■ **BRIEF A**:
Answer these questions using the ARE user interface guide below:
(i) What are the two workspaces in the ARE UI?
(ii) Which three selections does the pop-up window ask for when loading a scenario from Hugging Face?
(iii) What color marks an agent action in the scenario graph?
■ **BRIEF B**: Proceed with the ARE user interface guide below, continuing from its final sentence.

■ **EXCERPT**:

Graphical User Interface

Introduction

This guide is for the Meta Agents Research Environments (ARE) UI, explaining the full simulation tool interface, features and components. In the ARE UI, you will be able to run different models on a fixed baseline orchestration and environment, observe agent behavior, and explore Gaia2 environments and scenarios. Reference this guide to help you understand how to get started with ARE UI.

Getting Started

Upon entering the ARE UI, you will be greeted by an introductory screen that provides an overview explanation of the different workspaces, along with links to documentation. There are two workspaces in the ARE UI: Playground and Scenarios. See below for details on each of these workspaces. The documentation resources will help you learn more about the ARE application itself as well as the Gaia2 benchmark. You can access this screen again anytime by clicking [about] at the bottom of the left navigation pane.

Click [Got it] to proceed to the Scenario View

Getting started screen

Scenario workspace

The Scenario workspace allows you to load, visualize and perform actions on ARE scenarios and the events within the scenarios. You can configure the view to your preference by leveraging the top navigation bar.

Toggle [Execution panels] if you want to view the scenario run steps and logs.

Note, when you run your first scenario the execution panel will automatically turn on, as you will then be able to pause and track the scenario.

Scenario workspace

How to run a scenario

You can load scenarios from Gaia2 dataset on Hugging Face <https://huggingface.co/datasets/meta-agents-research-environments/gaia2> or load other demo scenarios from the Scenario workspace. Use the buttons in the center frame or select load scenario from the top navigation bar.

For scenarios from the Gaia2 benchmark

Click on the [Hugging Face] button in the center frame or select [Hugging Face] from the drop down menu in the top navigation bar.

You will see a pop up window to make three selections: capability, split (always validation) and scenario.

Make your selections then click [confirm]

Gaia2 scenario selection

Once you have confirmed your scenario settings, ARE will load the scenario from the Gaia2 benchmark, which will appear in the top half of the frame as a Direct Acyclic Graph (DAG) of the agentic trajectories. Note, some scenarios will not contain scheduled events so will not render a DAG.

For python scenarios from the codebase

Select [Load scenario] from the drop down menu in the top navigation bar.

You will see a pop up window to confirm source: code and make your scenario selection.

Make your selections then click [confirm]. Again once selecting confirm ARE will run the scenario.

Preloaded scenario selection

For any scenario

You also have the option to upload a json file or direct to a URL from the Load scenario menu.

Click on the [Upload] button in the center frame or select [File] or [URL] from the drop down menu in the top navigation bar.

Upload scenario options

Scenario Visualization

Loaded scenarios display in the top frame of the Scenario workspace as a Direct Acyclic Graph (DAG) of events, and are color-coded by origin:

  • Blue: User action

  • Pink: Agent action

  • Green: Environment event (e.g., incoming email)

The below image is an example of a Scenarios view where all origins and scheduled events are present. Use this view for running and analyzing predefined agent trajectories.

■ **DATASET ENTRIES**:
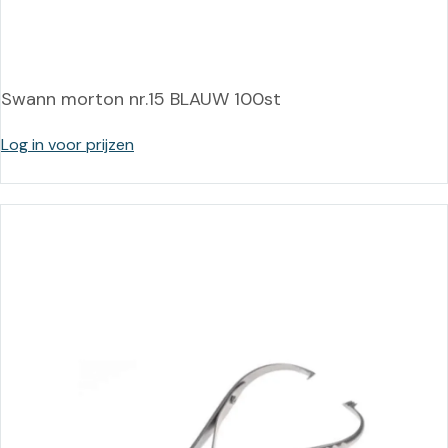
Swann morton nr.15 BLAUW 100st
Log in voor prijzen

...

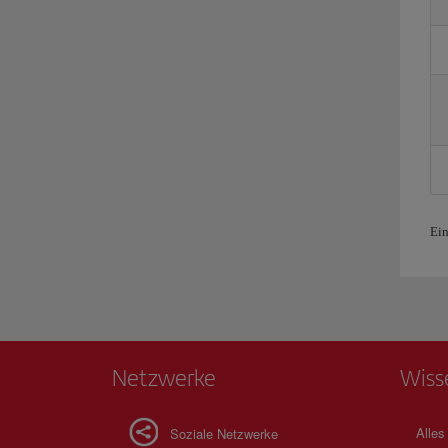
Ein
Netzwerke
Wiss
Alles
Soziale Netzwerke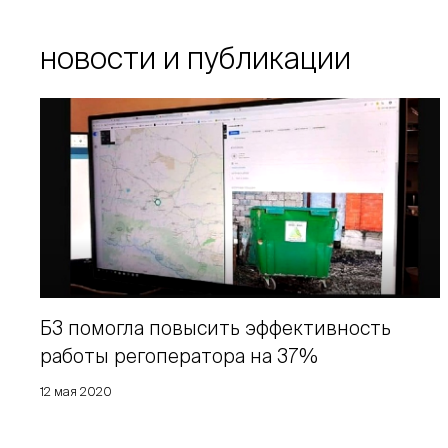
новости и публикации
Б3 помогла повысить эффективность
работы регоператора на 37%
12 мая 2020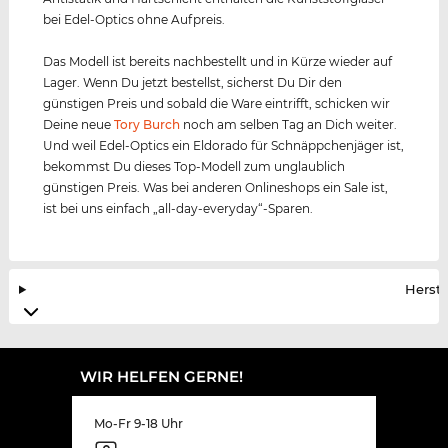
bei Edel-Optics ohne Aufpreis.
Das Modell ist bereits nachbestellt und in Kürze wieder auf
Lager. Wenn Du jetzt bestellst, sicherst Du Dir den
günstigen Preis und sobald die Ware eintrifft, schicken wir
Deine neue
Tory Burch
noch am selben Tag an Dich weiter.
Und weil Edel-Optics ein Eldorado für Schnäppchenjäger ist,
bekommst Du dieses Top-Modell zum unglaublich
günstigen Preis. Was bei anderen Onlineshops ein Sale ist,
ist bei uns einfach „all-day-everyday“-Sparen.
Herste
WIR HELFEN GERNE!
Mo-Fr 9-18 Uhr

--

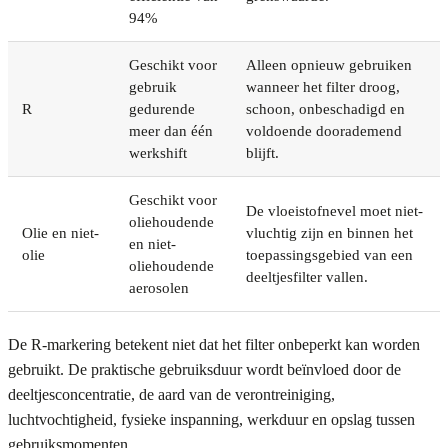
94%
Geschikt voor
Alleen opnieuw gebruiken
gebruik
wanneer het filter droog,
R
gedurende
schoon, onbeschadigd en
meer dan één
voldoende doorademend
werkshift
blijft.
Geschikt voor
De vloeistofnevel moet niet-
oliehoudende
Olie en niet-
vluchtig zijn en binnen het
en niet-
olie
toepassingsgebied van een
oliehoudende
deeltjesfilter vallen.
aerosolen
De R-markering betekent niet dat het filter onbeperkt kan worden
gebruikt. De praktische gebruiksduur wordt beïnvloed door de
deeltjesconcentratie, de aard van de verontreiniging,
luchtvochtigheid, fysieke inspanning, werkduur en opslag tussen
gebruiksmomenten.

■ **EXPECTED OUTPUT A**:
(i) Playground and Scenarios.
(ii) Capability, split (always validation), and scenario.
(iii) Pink.

■ **EXPECTED OUTPUT B**:
Scenario visualization DAG

Executing and Monitoring Scenario

After reviewing the scenario, ensure your execution panel is on and click on the [Play] button. This will start the execution from a clean simulated state.

In the left pane you can monitor the reasoning traces. In the right pane you can monitor the visual timeline of events. At any time you can stop or pause the simulation by using the controls in the left pane. In the control panel you can track total run duration before auto-stop and time increments between simulation ticks.

Scenario execution monitoring

You can also change your monitoring view by clicking on the [Agent] toggle, which will show you detailed agent internal logs. Consider readjusting the height of your Scenario view by dragging the horizontal bar between the scenario view and scenario run.

Agent logs view

Exporting Scenario

After completing your run and monitoring the scenario, you have the option to export the DAG as a PNG or export the full scenario trace as a JSON.

Click on the [menu] icon in the top navigation bar and select save as PNG or quick save as JSON.

Export scenario options

Playground Workspace

The Playground enables you to directly interact with selected agents and experience their capabilities in real time. At this time, you cannot change the default agent or environment for the Playground. The Playground is anchored in a demo, Gaia2-like environment centered around a fictive AI student workspace. When in the Playground Agent Chat Interface, use the bottom composer entry field to prompt the default agent which will operate in the preconfigured, custom simulated environment.

Note: The Agent only has access to the simulated application listed in the left navigation pane. So when interacting with the Agent, it is recommended to ask questions or request actions related to the simulated applications.

Click on the [menu] icon in the top navigation bar to save the agentic trajectories for your chat as JSON, markdown or PDF.

Playground workspace

Interacting with the agent in Playground workspace

Click on a predefined prompt or write your own in the composer field. After sending the message, observe the agent interact dynamically with simulated apps via tool calls, and see the agent’s reasoning prior to providing a response to your message.

At any time you can stop the scenario by clicking on the [stop] icon within the composer.

Agent interaction in playground

Viewing agent logs

You can also view the agent logs following a conversation with the agent. Use the left navigation pane and select [agent logs]. Here you will see detailed logs of the agent’s actions and thoughts.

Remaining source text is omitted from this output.